> **Exercise objective**:
Copy out each of the rows below word for word, keeping every line as it stands.

::: Exercise input :::

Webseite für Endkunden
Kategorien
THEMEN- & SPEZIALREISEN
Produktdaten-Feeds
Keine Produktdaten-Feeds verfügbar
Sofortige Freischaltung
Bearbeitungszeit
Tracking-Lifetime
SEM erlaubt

:::

> **Task answer**:
Webseite für Endkunden
Kategorien
THEMEN- & SPEZIALREISEN
Produktdaten-Feeds
Keine Produktdaten-Feeds verfügbar
Sofortige Freischaltung
Bearbeitungszeit
Tracking-Lifetime
SEM erlaubt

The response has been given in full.